Müracaat ettim. Allah bir kısmını indirdi. Ben yine Musa’nın yanına dönüp:
— Bir kısmını indirdi, dedim. O yine:
— Rabb’ına müracaat et, çünkü senin ümmetin takat getiremez, dedi.
Bir daha müracaat ettim. Allah bir kısmını daha indirdi. Musa’nın yanına yine döndüm. O yine:
— Rabb’ına dön. Zîrâ ümmetin buna takat getirmez, dedi. Bunun üzerine tekrar Allah’a müracaat ettim. Allah:
— “Onlar beştir ve yine onlar ellidir. Benim nezdimde söz tebdil olunamaz” buyurdu.

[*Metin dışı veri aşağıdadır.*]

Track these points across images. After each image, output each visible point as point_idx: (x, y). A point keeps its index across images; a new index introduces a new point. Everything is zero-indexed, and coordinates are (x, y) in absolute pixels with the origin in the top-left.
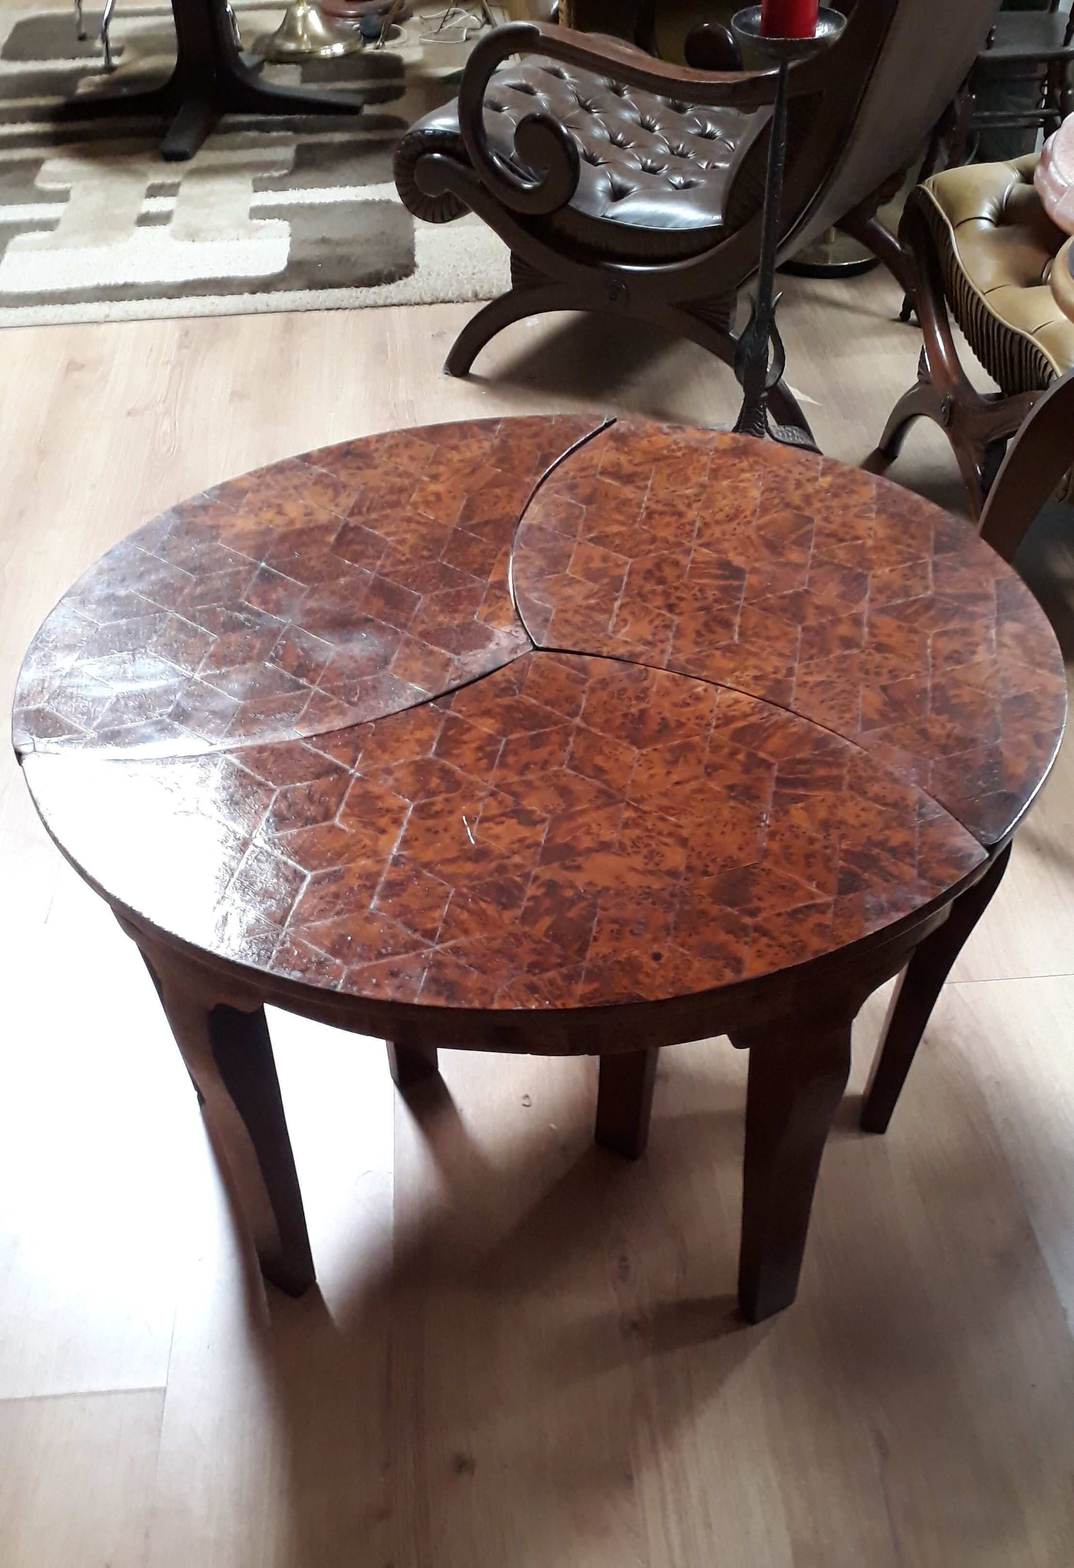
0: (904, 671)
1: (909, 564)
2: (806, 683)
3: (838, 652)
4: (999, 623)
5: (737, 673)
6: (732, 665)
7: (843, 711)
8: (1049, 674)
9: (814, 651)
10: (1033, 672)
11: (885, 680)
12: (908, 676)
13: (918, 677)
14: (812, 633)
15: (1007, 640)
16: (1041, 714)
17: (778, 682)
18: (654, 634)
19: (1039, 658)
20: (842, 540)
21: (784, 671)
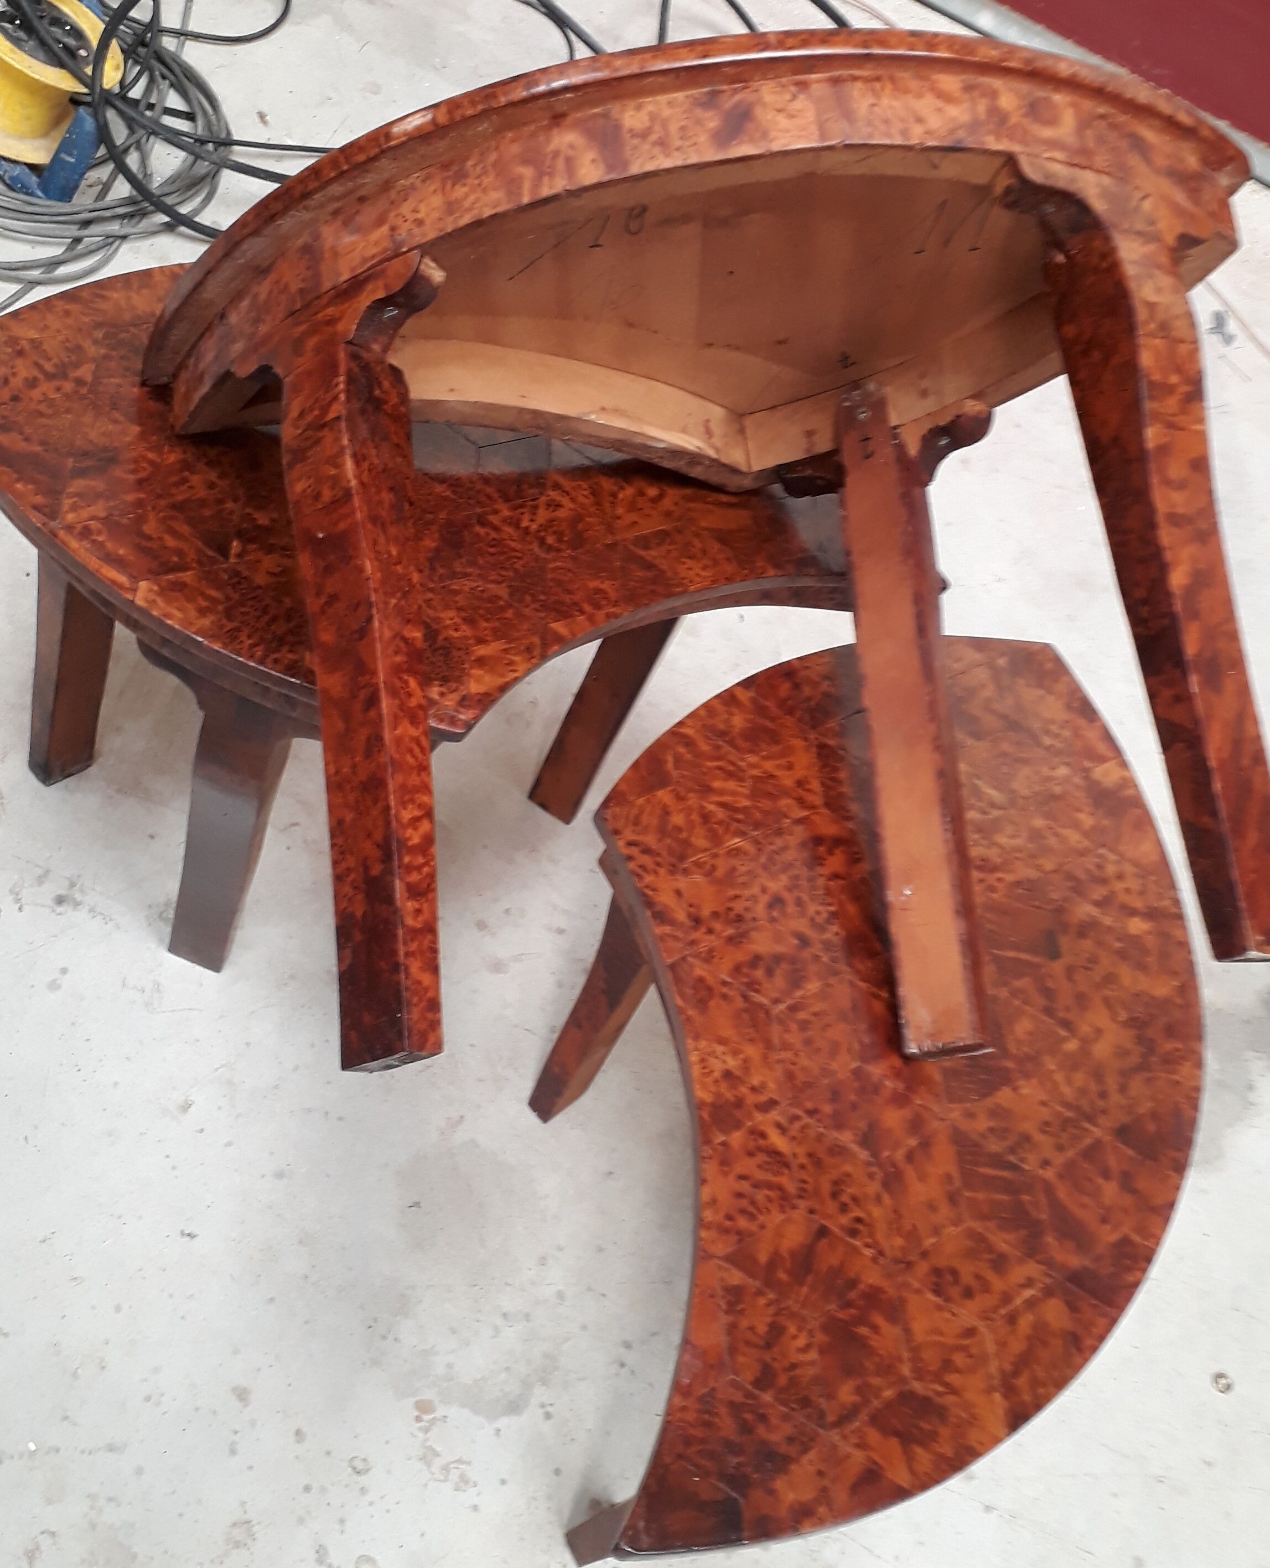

Musa’nın yanına döndüm. O yine:
— Rabb’ına müracaat et, dedi. Ben de:
— Rabb’ımdan utanır oldum, dedim.
Sonra Cibril beni tâ Sidretu’l-Müntehâ’ya varıncaya kadar birlikte götürdü. Sidre’yi öyle acîb renkler kaplamıştı ki, onlar nedir bilemem. Sonra cennete girdirildim ki içinde birçok inci dizileri vardı, toprağı da misk idi.”